▸ FRAGMENT:
____

Bron: Vlaams Marxistisch Tijdschrift, 1982, nr. 3, juni, jg. 16
Deze versie: spelling
Transcriptie/HTML en contact: Adrien Verlee, voor het Marxists Internet Archive
| Hoe te citeren?
Met dit boekje maakt Prof. Dr. H. Gaus, hoogleraar aan de RUG, een probleem bespreekbaar dat ons allen, gezien zijn actualiteit, zeer nauw aan het hart ligt. Men kan het verschijnen van dit essay dan ook slechts toejuichen. Zoals aangegeven in de titel, gaat het om een pilootstudie, een project, waaruit meer gedetailleerde en omvangrijke werken moeten groeien ter toetsing van de voorgestelde hypothesen. Prof. Dr. H. Gaus houdt dus meer en beter achter de hand.
De schets bestaat uit vier hoofdstukken:
1. Een model van de ervaring en psychische gevolgen van lange recessies;
2. Over de uitwerking van crisisgedrag op politiek en cultureel vlak;
3. Een toetsing van het model aan (het appel van) de propaganda van het opkomend nazisme;
4. Over crisisgedrag tijdens de verscheidene langdurige recessies sinds 1811.
- Hoofdstuk 1: de studie van het gedrag tijdens langdurige economische recessies stelt volgens Prof. Dr. H. Gaus drie onlosmakelijk verbonden problemen: “...het probleem van de crisis, dus een economisch probleem; het probleem van de ervaring van de crisis, dus een psychologisch probleem; ten slotte de reacties van de mensen hierop op het politieke, sociale en culturele vlak.” (p. 9)
De ervaring van de crisis in het dagelijkse leven en de reacties er op, situeren zich “ergens middenin” de geleidelijk dalende curve van de econoom. Er ligt een tijdsverschil tussen de constatatie van de recessie en het verschijnen van het crisisgedrag.
De crisis manifesteert zich concreet in het verlies van de greep op de alledaagse werkelijkheid, in een inkrimping van de consumptievrijheid, en in een blokkering van de toekomst.
Deze situatie dient tot uitgangspunt voor de constructie van een psychologisch model van crisisgedrag, waarvan de kenmerken weliswaar permanent aanwezig zijn, maar die door de crisis tot dominantie worden gebracht, zonder dat de mensen zich daarvan bewust zijn.

____

▸ TE MAKEN OPDRACHTEN:
a – Aan welke universiteit is Prof. Dr. H. Gaus volgens de bespreking hoogleraar?
b – Herhaal uit de bespreking woord voor woord het gedeelte dat begint bij "De ervaring van de crisis in" en eindigt bij "van de toekomst.".
De vermeldingen zijn afkomstig uit een andere bron.

(Geëxtraheerde vermeldingen)
____

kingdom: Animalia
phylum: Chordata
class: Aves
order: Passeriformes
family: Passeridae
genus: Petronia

____

▸ ANTWOORDEN:
a – Aan de RUG.

b –
De ervaring van de crisis in het dagelijkse leven en de reacties er op, situeren zich “ergens middenin” de geleidelijk dalende curve van de econoom. Er ligt een tijdsverschil tussen de constatatie van de recessie en het verschijnen van het crisisgedrag.
De crisis manifesteert zich concreet in het verlies van de greep op de alledaagse werkelijkheid, in een inkrimping van de consumptievrijheid, en in een blokkering van de toekomst.